Saltzer & Schroeder for 2030: Security engineering principles in a world of AI
Nikhil Patnaik, Joseph Hallett, Awais Rashid
TL;DR
The paper addresses the security of AI-generated code by revisiting Saltzer & Schroeder's design principles in the context of a world where large-language models produce software artifacts. It conducts a password-storage case study with ChatGPT, evaluating outputs against Naiakshina's secure password criteria and then against Saltzer & Schroeder principles, with explicit-security prompts improving results to $5/8$ on average and up to $8/8$ in one case. The findings show partial adherence and misapplications of the principles by default, underscoring the need to adapt or extend the principles for AI-assisted development and to train models on secure-design tasks. The work argues for a security-focused trajectory where Saltzer & Schroeder are embedded into prompt design, training datasets, and tooling, shaping practical guidance for secure AI-enabled software by 2030. This has implications for how developers interact with AI tools, how security APIs are designed, and how future LLMs are trained to internalize robust security design.
Abstract
Writing secure code is challenging and so it is expected that, following the release of code-generative AI tools, such as ChatGPT and GitHub Copilot, developers will use these tools to perform security tasks and use security APIs.
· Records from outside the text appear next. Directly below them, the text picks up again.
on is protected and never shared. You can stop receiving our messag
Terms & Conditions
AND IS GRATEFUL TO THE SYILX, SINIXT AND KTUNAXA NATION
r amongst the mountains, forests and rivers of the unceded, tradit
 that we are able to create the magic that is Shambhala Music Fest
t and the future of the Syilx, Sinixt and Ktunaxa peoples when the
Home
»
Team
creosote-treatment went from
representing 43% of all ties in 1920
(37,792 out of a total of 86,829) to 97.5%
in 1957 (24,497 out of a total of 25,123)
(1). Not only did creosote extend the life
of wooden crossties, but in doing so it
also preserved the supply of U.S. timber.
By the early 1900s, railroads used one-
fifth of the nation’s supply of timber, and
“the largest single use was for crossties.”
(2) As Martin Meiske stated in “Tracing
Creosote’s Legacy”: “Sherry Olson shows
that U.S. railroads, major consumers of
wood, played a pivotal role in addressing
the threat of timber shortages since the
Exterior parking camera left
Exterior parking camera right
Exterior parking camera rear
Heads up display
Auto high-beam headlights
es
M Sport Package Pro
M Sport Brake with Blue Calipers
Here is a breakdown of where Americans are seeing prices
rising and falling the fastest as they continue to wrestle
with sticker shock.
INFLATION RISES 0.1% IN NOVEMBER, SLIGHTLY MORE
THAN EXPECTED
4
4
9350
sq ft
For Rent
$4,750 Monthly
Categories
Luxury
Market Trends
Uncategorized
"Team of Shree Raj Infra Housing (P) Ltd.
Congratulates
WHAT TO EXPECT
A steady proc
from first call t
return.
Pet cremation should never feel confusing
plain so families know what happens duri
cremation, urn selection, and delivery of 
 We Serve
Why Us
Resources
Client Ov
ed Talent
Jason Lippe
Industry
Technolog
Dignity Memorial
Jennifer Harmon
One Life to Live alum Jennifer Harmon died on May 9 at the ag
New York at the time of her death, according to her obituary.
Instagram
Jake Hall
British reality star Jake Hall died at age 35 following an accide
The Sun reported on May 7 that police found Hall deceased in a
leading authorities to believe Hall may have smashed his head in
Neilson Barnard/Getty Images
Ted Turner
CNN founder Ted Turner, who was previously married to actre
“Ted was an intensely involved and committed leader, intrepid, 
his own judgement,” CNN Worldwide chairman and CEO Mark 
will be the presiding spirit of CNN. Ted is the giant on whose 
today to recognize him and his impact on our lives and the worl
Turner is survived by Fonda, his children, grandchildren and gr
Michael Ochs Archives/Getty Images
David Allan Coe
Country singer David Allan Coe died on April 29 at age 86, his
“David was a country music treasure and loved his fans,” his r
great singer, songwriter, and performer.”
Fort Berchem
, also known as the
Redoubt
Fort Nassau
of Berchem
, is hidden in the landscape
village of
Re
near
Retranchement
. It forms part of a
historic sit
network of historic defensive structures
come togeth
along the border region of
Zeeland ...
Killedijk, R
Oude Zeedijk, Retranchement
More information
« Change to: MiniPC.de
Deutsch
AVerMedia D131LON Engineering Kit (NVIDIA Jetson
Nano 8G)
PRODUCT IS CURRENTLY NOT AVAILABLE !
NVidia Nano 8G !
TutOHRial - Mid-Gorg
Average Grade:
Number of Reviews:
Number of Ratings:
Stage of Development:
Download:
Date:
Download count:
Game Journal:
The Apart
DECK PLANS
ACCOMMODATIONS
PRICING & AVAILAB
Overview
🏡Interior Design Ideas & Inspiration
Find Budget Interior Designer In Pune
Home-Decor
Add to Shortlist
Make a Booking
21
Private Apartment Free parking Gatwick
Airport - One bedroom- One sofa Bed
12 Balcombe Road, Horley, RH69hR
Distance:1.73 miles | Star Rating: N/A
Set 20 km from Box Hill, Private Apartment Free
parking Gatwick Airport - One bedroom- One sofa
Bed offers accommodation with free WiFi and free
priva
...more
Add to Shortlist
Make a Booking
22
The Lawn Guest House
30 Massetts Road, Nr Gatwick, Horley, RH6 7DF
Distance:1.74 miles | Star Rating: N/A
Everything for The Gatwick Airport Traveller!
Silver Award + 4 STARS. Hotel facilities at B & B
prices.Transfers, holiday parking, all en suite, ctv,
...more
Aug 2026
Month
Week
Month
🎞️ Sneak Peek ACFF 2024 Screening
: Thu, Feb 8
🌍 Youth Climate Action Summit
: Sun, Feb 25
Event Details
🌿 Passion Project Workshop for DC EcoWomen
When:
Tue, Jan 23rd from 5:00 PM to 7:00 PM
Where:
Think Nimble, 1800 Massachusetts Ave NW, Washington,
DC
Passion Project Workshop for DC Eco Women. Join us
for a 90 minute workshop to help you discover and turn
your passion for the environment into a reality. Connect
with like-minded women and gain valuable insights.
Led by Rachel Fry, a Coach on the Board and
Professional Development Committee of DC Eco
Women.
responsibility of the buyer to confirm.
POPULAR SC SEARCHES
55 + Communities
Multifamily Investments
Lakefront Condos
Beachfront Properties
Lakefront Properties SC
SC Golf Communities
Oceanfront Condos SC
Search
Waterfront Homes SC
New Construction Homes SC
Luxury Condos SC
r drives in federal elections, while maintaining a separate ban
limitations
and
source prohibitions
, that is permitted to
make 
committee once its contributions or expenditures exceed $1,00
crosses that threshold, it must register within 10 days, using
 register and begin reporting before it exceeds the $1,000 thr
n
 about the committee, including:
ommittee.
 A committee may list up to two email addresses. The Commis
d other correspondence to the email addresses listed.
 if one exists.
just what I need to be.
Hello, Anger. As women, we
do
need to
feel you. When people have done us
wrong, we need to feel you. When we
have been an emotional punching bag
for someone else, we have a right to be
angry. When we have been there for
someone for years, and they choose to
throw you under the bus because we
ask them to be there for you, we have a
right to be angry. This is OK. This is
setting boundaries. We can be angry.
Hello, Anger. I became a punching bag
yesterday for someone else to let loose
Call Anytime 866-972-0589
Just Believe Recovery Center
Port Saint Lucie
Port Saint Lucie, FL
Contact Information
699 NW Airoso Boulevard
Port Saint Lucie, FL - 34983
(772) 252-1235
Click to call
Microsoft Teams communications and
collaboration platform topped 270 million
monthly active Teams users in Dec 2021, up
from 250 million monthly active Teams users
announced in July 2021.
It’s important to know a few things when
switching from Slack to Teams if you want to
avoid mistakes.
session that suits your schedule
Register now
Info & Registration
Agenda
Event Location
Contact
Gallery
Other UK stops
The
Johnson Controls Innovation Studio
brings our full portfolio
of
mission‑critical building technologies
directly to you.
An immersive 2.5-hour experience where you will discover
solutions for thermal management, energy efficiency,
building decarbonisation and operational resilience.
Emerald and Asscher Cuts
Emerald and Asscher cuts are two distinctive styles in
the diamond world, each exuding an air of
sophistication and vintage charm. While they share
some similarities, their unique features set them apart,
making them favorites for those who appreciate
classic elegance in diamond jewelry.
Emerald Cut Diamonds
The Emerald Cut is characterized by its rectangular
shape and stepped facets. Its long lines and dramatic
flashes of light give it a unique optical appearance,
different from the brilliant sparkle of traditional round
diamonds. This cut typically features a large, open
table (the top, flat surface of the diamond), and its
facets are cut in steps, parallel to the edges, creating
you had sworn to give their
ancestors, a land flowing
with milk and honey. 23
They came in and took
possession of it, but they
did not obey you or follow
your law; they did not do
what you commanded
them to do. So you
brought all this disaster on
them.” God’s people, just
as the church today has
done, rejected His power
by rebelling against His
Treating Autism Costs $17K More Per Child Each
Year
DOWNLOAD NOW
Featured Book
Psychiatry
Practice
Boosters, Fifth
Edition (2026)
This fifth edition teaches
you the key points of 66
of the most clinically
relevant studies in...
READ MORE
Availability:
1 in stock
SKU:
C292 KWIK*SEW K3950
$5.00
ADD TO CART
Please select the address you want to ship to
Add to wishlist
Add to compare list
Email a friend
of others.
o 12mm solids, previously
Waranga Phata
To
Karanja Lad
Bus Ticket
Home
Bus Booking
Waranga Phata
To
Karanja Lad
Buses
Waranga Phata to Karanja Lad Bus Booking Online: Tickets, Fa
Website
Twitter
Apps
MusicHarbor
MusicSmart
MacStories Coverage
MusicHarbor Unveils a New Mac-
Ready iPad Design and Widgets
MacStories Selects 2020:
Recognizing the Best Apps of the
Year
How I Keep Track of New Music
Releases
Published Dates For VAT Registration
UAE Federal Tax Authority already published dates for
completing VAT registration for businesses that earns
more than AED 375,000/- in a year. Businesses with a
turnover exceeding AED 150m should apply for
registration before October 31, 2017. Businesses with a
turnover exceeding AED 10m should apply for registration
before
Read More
However, is the code generated by ChatGPT secure? How would the everyday software or security engineer be able to tell? As we approach the next decade we expect a greater adoption of code-generative AI tools and to see developers use them to write secure code. In preparation for this, we need to ensure security-by-design. In this paper, we look back in time to Saltzer & Schroeder's security design principles as they will need to evolve and adapt to the challenges that come with a world of AI-generated code.